Medical Park Gaziantep Hastanesi Psikiyatri Uzmanı Dr. Rıfat İnci, Madde kavramı ile ilgili olarak ise, vücuda girdiğinde ruhsal, davranışsal ve fiziksel değişikliklere neden olan bağımlılık yapabilen, kimyasal uyuşturucu ya da uyarıcı maddeler olduğunu kaydetti. Bu maddelerin doğal ya da sentetik olabileceğine, madde olarak adlandırılan mateyallerin ise, Alkol, Kafein, Kenevir(Esrar), Halüsinojenler (LSD, meskalin, fensiklidin vb.), Uçucular(tiner, benzin, gazolin, bali vb.), Opiyatlar 8morfin,eroin,kodein,metadon vb.), Dinginleştirici, uyutucu ve kaygı gidericiler, Uyarıcılar, Tütün, Diğer bilinmeyen maddeler olarak açıklandığını belirtmiştir.

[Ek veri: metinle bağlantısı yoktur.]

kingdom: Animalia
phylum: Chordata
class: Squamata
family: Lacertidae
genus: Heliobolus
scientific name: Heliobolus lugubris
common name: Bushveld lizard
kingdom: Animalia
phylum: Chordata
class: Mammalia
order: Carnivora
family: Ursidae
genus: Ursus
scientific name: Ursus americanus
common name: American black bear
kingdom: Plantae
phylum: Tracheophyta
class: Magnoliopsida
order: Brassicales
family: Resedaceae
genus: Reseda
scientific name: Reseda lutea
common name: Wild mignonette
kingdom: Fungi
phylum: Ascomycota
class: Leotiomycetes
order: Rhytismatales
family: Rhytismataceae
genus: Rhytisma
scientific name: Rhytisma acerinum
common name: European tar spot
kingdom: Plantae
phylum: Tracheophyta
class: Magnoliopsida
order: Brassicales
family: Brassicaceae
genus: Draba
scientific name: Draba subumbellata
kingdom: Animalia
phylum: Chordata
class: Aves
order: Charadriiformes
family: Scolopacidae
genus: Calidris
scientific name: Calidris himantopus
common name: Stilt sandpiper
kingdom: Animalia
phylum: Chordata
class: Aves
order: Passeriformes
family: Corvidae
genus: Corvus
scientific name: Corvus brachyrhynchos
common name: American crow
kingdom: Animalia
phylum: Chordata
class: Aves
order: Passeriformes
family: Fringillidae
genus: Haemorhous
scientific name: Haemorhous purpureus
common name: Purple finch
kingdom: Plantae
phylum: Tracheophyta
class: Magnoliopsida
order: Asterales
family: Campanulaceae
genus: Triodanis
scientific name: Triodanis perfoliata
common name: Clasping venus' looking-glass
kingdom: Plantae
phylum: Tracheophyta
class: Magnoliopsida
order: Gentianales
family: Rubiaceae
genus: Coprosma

Madde bağımlılığı veya diğer davranış bağımlılıkların tedavi edebilir olduğu hakkında sözlerine devam eden Uzm. Dr. İnci, ‘’Özellikle tedavi ilkelerini yerine getiren kişilerin maddeyi/davranışı bırakma oranları oldukça yüksek olduğunu açıkladı; Bağımlılık tedavisi; İlaç tedavilerinin yanısıra psiko sosyal değişkenlere dikkat edilerek uygulanacak geniş kapsamlı bir tedaviyi kabul etmedeki gönüllüğü, yaşam olayları, aile ilişkileri bağımlılığın şiddeti ve komplikasyonlarına göre zamanla değişir. Bu nedenle tek bir bağımlılık tedavisi yöntemi yerine kişinin içinde bulunduğu durum(biyolojik-psikolojik-sosyolojik) özelinde tedavi programları geliştirilmelidir. ‘’ dedi.